Babak Baru Lawan KPK, Brigjen Endar Priantoro Laporkan Dugaan Maladministrasi ke Ombudsman
JAKARTA - Komisi Pemberantasan Korupsi (KPK) dilaporkan Brigjen Endar Priantoro ke Ombudsman RI pada hari ini, Senin, 17 April. Pelaporan ini dibuat karena diduga terjadi maladministrasi saat dia diberhentikan dari jabatan Direktur Penyelidikan.
"Laporan ini diajukan karena terdapat perbuatan maladministrasi yang dilakukan Pimpinan, Sekjen, dan Karo SDM KPK," kata Endar kepada wartawan di kantor Ombudsman RI, Jakarta, Senin, 17 April.
Dugaan administrasi yang dilakukan diduga berkaitan dengan perbuatan melawan hukum, melampaui kewenangan, penggunaan wewenang untuk tujuan lain dari yang menjadi tujuan wewenang tersebut, dan juga pengabaian kewajiban hukum dalam penyelenggaraan pelayanan publik. Selain itu, Endar menduga adanya pola intervensi dalam upaya penegakan hukum.
Apalagi, kata Endar, ini bukan kali pertama KPK memecat pegawai yang sedang menangani kasus tertentu. "Pada laporan tersebut saya menekankan bahwa adanya pola intervensi independensi penegakan hukum yang berulang," tegasnya.

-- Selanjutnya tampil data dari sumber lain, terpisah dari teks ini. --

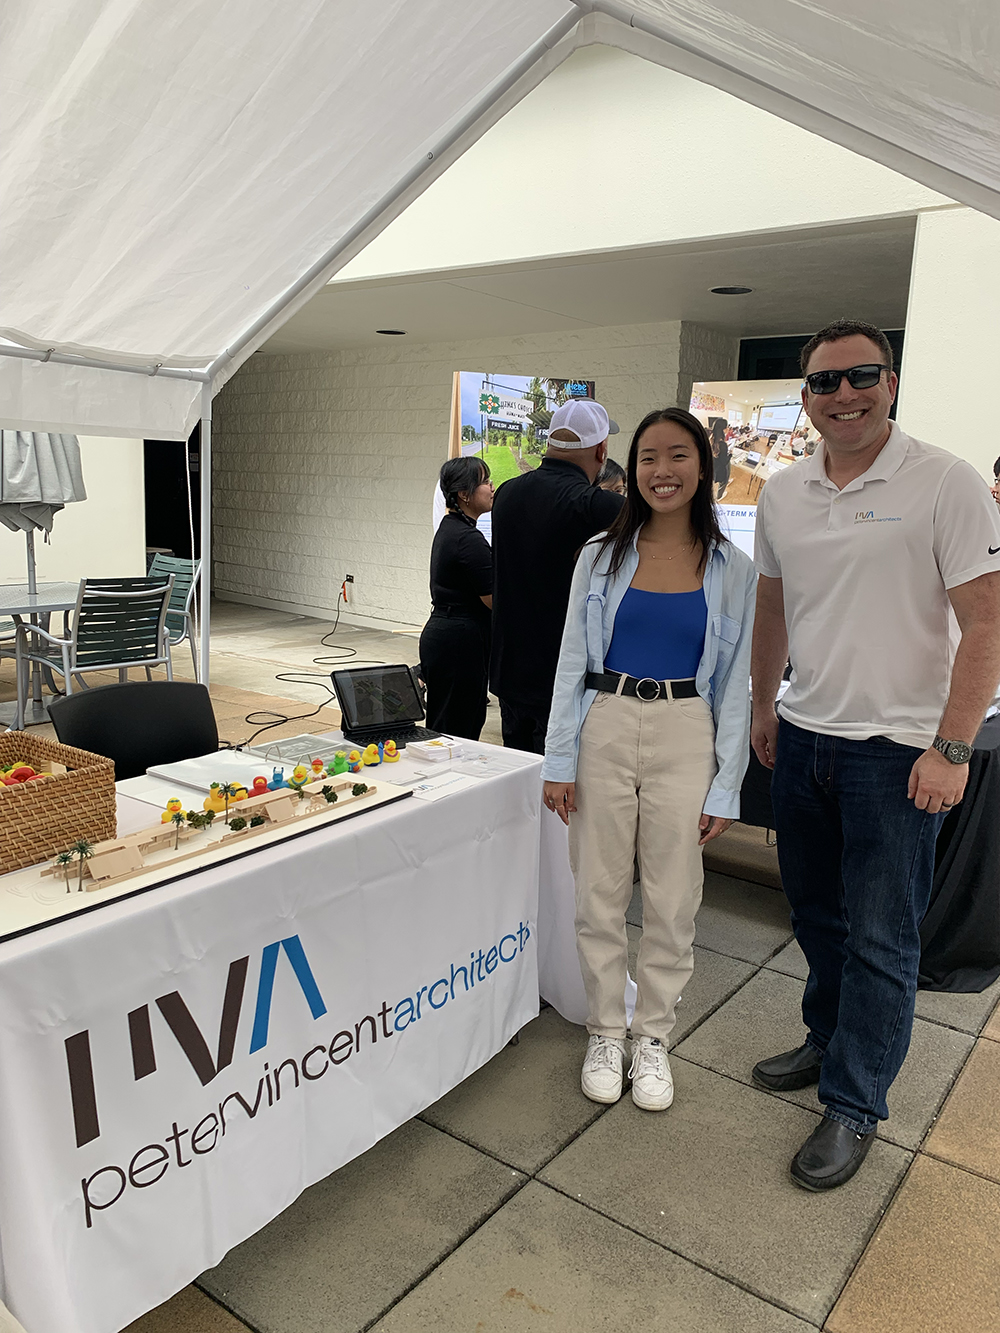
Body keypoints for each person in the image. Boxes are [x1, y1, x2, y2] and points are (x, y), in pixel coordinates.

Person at [750, 318, 1000, 1191]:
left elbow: (988, 620)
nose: (844, 394)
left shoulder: (945, 481)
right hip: (807, 735)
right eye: (824, 382)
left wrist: (953, 745)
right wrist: (763, 703)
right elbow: (773, 609)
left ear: (890, 382)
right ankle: (828, 1038)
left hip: (897, 754)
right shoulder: (784, 494)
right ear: (807, 398)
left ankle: (855, 1102)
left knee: (885, 938)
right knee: (815, 916)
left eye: (862, 376)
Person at [543, 408, 756, 1111]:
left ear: (703, 467)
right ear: (631, 471)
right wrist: (559, 759)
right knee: (597, 890)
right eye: (648, 458)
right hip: (605, 721)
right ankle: (606, 1029)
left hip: (685, 726)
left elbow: (736, 685)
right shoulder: (600, 555)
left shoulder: (732, 569)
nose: (662, 471)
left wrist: (727, 786)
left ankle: (653, 1035)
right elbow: (573, 659)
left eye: (678, 456)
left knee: (673, 895)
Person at [490, 399, 624, 753]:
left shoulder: (506, 494)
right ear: (601, 451)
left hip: (510, 670)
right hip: (561, 676)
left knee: (517, 780)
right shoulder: (597, 506)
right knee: (557, 793)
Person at [418, 457, 494, 740]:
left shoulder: (451, 528)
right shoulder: (467, 538)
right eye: (485, 482)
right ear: (464, 494)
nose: (491, 488)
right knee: (458, 731)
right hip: (460, 642)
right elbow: (492, 600)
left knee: (447, 726)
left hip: (447, 635)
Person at [709, 417, 730, 500]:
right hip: (721, 467)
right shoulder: (722, 444)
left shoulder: (711, 438)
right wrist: (730, 453)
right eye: (727, 426)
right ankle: (719, 497)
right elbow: (724, 461)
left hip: (714, 465)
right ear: (723, 429)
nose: (728, 428)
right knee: (723, 481)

Endar berharap Ombudsman segera mengambil tindakan atas pelaporan yang disampaikannya. "Dengan menyatakan bahwa secara jelas dan nyata terdapat perbuatan maladministrasi terhadap status kepegawaian saya serta mengembalikan status kepegawaian saya di KPK," ungkapnya.
Keinginannya ini sesuai dengan Surat KPK RI Nomor B/1680/KP.07.00/01-54/03/2023 tanggal 30 Maret 2023 dan SK Sekjen KPK RI Nomor 152/KP.07.00/50/03/2023 tanggal 31 Maret 2023.
اقرأ أيضا:
Diberitakan sebelumnya, Endar diberhentikan secara hormat pada 31 Maret lalu setelah dia sempat dikembalikan ke Polri. Hanya saja, anggota Korps Bhayangkara itu justru diminta balik ke KPK sesuai perintah Kapolri Jenderal Listyo Sigit Prabowo.
Akibat peristiwa ini, dia melaporkan Ketua KPK Firli Bahuri dan Sekjen KPK Cahya H. Harefa ke Dewan Pengawas KPK. Selain itu, Endar juga melaporkan dugaan pelanggaran lainnya seperti pembocoran dokumen penyelidikan dugaan korupsi di Kementerian ESDM hingga pemaksaan pembuatan dokumen padahal gelar perkara atau ekspose belum dilakukan.